Predicting 3D representations for Dynamic Scenes
Di Qi, Tong Yang, Beining Wang, Xiangyu Zhang, Wenqiang Zhang
TL;DR
This paper addresses the challenge of 4D physical world modeling by predicting explicit 3D representations at future times from monocular video. It introduces an ego-centric unbounded triplane to represent dynamic scenes and a 4D-aware transformer to update this representation using sequences of monocular frames, trained end-to-end with a NeRF-based decoder and a temporal 3D constraint. The approach demonstrates strong 3D future-prediction capabilities on NVIDIA Dynamic Scenes and generalizes well to unseen domains like DAVIS, while revealing emergent geometry and semantic learning from self-supervised training.

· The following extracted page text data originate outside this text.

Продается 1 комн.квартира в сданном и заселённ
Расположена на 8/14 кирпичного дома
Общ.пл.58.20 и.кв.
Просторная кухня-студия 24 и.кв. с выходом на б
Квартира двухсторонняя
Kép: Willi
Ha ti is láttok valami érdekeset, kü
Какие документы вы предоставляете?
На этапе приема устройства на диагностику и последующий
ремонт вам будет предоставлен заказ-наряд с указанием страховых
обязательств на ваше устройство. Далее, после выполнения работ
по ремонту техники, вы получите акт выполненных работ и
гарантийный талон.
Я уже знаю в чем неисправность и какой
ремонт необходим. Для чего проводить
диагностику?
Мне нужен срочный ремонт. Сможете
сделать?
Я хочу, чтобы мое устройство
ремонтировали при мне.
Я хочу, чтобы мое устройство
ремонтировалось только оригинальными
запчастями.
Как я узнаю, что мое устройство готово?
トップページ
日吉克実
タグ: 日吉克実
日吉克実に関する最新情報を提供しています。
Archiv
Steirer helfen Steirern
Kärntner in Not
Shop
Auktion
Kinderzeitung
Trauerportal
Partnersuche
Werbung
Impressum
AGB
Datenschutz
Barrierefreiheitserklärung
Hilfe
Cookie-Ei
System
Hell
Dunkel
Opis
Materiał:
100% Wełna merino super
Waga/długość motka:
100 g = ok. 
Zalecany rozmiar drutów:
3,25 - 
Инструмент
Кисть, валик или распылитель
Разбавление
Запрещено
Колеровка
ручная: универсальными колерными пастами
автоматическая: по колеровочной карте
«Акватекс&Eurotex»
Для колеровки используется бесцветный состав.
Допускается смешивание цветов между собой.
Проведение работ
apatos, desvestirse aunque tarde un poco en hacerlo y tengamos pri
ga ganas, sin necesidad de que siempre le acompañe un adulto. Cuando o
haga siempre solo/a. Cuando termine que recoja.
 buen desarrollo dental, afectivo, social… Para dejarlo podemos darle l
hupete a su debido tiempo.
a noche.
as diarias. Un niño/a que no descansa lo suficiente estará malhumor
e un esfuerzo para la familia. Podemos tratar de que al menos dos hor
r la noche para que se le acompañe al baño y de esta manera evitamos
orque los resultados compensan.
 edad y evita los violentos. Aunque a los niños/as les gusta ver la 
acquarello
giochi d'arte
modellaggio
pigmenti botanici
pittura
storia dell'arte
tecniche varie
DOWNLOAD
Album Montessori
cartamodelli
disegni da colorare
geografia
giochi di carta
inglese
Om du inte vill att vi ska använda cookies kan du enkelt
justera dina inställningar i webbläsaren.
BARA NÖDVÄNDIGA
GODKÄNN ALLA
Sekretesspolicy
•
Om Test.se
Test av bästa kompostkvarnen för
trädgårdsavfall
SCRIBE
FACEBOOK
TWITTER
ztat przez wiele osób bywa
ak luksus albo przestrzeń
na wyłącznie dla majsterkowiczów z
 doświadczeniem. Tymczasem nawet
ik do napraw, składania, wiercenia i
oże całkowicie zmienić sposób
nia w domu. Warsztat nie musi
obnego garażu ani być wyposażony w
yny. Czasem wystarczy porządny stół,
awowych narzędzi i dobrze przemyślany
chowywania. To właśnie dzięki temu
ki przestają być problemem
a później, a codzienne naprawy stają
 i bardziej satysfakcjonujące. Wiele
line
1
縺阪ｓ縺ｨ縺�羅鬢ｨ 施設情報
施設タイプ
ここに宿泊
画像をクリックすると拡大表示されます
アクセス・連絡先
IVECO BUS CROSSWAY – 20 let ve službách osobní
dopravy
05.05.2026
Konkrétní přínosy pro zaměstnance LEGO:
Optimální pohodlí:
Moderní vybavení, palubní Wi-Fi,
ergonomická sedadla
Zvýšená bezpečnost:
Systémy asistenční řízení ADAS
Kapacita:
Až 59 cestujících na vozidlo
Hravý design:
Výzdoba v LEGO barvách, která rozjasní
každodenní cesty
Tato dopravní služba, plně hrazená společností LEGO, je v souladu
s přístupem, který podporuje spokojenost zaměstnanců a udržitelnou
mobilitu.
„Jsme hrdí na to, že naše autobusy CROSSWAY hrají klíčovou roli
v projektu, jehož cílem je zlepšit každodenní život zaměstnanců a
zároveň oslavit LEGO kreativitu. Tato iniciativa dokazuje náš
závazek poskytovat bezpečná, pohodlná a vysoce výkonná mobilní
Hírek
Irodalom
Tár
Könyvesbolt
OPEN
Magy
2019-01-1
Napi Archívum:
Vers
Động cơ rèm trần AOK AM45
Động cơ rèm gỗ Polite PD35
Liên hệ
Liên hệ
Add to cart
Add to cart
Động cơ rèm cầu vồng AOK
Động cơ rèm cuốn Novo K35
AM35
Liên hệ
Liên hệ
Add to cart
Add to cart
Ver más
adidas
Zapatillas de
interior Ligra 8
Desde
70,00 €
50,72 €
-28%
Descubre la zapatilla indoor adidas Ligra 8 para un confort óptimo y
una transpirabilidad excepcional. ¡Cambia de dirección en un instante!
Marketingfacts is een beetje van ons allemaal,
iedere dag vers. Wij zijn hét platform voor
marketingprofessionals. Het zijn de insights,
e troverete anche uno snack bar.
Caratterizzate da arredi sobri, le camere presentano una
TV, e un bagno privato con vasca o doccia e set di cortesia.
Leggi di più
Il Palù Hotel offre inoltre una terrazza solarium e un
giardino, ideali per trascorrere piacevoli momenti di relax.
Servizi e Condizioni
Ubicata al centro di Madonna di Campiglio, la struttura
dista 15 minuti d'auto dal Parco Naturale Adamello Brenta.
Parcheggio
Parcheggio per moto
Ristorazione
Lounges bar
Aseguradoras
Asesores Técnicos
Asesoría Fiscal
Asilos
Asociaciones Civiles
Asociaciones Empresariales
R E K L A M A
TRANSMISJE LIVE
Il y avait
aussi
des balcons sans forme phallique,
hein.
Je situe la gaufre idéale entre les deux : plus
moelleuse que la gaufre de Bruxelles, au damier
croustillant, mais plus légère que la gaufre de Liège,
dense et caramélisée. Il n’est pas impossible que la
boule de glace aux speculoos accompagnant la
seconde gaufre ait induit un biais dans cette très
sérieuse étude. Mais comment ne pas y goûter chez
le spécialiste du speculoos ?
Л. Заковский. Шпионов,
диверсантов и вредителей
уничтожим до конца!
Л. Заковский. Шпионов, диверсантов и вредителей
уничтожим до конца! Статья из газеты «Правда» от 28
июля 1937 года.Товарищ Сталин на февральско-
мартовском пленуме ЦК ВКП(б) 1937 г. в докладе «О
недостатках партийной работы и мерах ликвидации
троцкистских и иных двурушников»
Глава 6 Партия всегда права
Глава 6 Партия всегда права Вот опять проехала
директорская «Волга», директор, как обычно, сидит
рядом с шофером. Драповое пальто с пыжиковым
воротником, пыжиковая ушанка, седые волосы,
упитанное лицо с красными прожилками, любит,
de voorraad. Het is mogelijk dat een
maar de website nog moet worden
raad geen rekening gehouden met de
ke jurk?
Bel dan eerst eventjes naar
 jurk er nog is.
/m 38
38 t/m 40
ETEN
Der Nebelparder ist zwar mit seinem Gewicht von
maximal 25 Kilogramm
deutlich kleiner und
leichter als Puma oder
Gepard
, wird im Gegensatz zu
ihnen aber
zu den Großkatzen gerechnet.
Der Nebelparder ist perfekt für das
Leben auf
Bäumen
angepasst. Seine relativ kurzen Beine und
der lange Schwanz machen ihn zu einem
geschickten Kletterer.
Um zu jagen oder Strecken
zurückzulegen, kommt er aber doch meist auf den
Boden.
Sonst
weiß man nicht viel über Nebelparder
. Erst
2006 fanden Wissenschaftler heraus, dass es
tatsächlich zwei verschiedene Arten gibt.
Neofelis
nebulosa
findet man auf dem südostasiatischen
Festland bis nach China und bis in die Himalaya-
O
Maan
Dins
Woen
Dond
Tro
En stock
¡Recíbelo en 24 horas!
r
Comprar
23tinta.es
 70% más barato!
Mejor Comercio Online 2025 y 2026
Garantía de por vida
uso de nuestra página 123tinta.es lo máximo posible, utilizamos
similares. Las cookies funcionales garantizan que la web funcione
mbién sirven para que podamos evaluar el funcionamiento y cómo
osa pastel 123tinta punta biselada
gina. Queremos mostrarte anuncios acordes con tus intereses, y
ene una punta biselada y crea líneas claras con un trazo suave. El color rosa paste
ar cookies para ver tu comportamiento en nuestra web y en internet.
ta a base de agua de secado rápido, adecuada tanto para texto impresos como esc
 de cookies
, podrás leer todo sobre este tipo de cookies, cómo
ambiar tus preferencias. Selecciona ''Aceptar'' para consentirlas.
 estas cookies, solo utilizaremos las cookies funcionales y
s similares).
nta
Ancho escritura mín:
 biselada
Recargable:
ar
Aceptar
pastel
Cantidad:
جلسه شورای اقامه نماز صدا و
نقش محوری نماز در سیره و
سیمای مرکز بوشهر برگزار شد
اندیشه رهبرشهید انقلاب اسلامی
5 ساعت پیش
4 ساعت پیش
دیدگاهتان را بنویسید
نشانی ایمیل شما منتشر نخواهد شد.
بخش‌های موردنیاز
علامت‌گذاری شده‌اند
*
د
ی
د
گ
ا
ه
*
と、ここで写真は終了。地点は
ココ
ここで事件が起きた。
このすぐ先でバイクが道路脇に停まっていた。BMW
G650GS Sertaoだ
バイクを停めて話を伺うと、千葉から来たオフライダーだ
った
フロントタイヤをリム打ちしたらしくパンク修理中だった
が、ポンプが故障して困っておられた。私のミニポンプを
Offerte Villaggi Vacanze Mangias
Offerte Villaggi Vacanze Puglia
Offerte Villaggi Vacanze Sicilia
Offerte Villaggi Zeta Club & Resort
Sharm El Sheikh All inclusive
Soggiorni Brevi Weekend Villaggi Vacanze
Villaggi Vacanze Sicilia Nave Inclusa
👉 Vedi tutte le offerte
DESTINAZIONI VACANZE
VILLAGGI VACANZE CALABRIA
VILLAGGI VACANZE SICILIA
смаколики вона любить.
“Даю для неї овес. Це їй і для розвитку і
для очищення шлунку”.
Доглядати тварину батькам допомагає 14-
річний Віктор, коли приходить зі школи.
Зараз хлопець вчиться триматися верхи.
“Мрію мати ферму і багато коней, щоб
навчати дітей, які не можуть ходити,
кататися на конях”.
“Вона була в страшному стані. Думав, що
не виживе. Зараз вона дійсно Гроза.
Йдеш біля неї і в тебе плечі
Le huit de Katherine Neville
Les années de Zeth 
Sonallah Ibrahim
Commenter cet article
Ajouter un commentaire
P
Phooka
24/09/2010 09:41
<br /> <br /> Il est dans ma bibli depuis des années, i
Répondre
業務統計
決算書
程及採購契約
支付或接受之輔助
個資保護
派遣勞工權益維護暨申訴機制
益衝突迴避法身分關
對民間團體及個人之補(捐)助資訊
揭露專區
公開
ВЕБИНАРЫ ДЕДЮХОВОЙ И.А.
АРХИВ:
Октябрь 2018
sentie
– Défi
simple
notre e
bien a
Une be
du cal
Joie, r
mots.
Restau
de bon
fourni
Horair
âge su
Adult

The combination of a compact, view-centered 3D representation and cross-time feature aggregation enables robust 4D scene understanding and suggests a path toward next-3D prediction for spatial intelligence.
Abstract
We present a novel framework for dynamic radiance field prediction given monocular video streams. Unlike previous methods that primarily focus on predicting future frames, our method goes a step further by generating explicit 3D representations of the dynamic scene. The framework builds on two core designs. First, we adopt an ego-centric unbounded triplane to explicitly represent the dynamic physical world. Second, we develop a 4D-aware transformer to aggregate features from monocular videos to update the triplane. Coupling these two designs enables us to train the proposed model with large-scale monocular videos in a self-supervised manner. Our model achieves top results in dynamic radiance field prediction on NVIDIA dynamic scenes, demonstrating its strong performance on 4D physical world modeling. Besides, our model shows a superior generalizability to unseen scenarios. Notably, we find that our approach emerges capabilities for geometry and semantic learning.